__EXERCISE MATERIAL__:
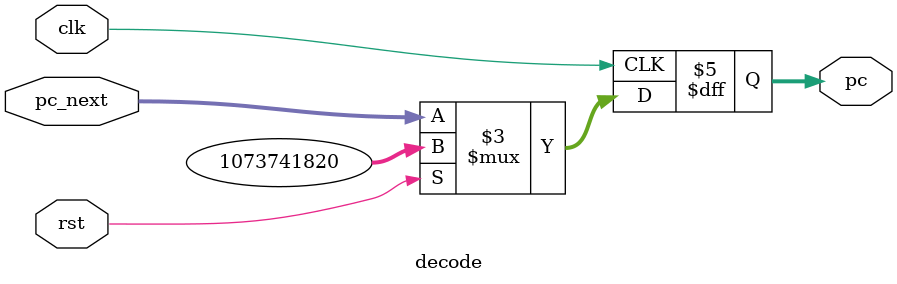
<source format=v>
module decode (
    input clk,
    input rst,
    input [31:0] pc_next,
    output reg [31:0] pc
);

    always @ (posedge clk) begin
        if (rst)
            pc <= 32'h3FFF_FFFC;
        else
            pc <= pc_next;
    end

endmodule

</source>
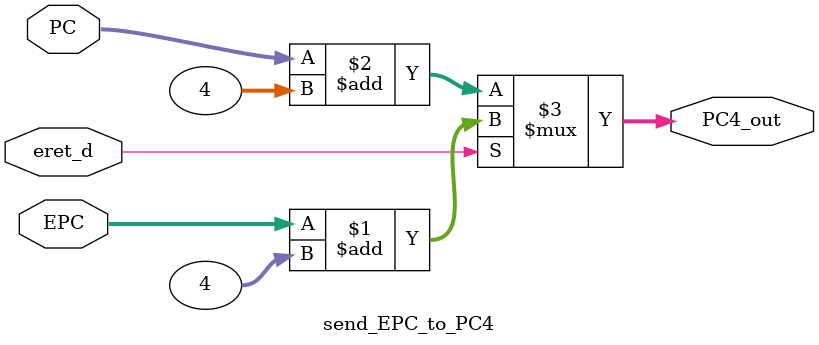
<source format=v>
`timescale 1ns / 1ps
module send_EPC_to_PC4(
    input eret_d,
    input [31:0] PC,
    input [31:0] EPC,
    output [31:0] PC4_out
    );

	assign PC4_out = (eret_d) ? (EPC + 32'd4) :
							(PC + 32'd4);

endmodule

</source>
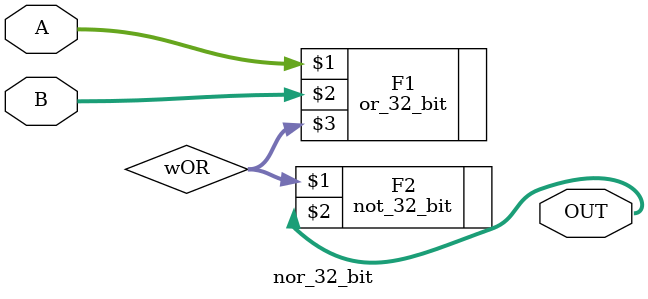
<source format=v>

module nor_32_bit(input [31:0] A , input [31:0] B , output [31:0] OUT);

wire [31:0]wOR;

or_32_bit F1(A , B , wOR);
not_32_bit F2(wOR , OUT);


endmodule
</source>
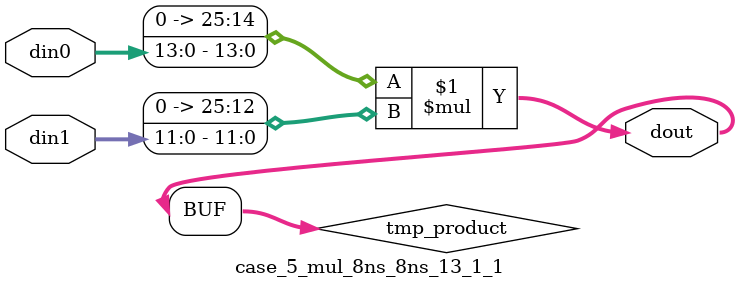
<source format=v>

`timescale 1 ns / 1 ps

 (* use_dsp = "no" *)  module case_5_mul_8ns_8ns_13_1_1(din0, din1, dout);
parameter ID = 1;
parameter NUM_STAGE = 0;
parameter din0_WIDTH = 14;
parameter din1_WIDTH = 12;
parameter dout_WIDTH = 26;

input [din0_WIDTH - 1 : 0] din0; 
input [din1_WIDTH - 1 : 0] din1; 
output [dout_WIDTH - 1 : 0] dout;

wire signed [dout_WIDTH - 1 : 0] tmp_product;
























assign tmp_product = $signed({1'b0, din0}) * $signed({1'b0, din1});











assign dout = tmp_product;





















endmodule

</source>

__EXERCISE DETAILS__: All that is required is the lines from the line containing "module nor_32_bit(input [31:0]" through the end of the records above, copied exactly, and none of the pictures.

__OUTPUT FOR THIS EXERCISE__:
module nor_32_bit(input [31:0] A , input [31:0] B , output [31:0] OUT);

wire [31:0]wOR;

or_32_bit F1(A , B , wOR);
not_32_bit F2(wOR , OUT);


endmodule
</source>
<source format=v>

`timescale 1 ns / 1 ps

 (* use_dsp = "no" *)  module case_5_mul_8ns_8ns_13_1_1(din0, din1, dout);
parameter ID = 1;
parameter NUM_STAGE = 0;
parameter din0_WIDTH = 14;
parameter din1_WIDTH = 12;
parameter dout_WIDTH = 26;

input [din0_WIDTH - 1 : 0] din0; 
input [din1_WIDTH - 1 : 0] din1; 
output [dout_WIDTH - 1 : 0] dout;

wire signed [dout_WIDTH - 1 : 0] tmp_product;
























assign tmp_product = $signed({1'b0, din0}) * $signed({1'b0, din1});











assign dout = tmp_product;





















endmodule

</source>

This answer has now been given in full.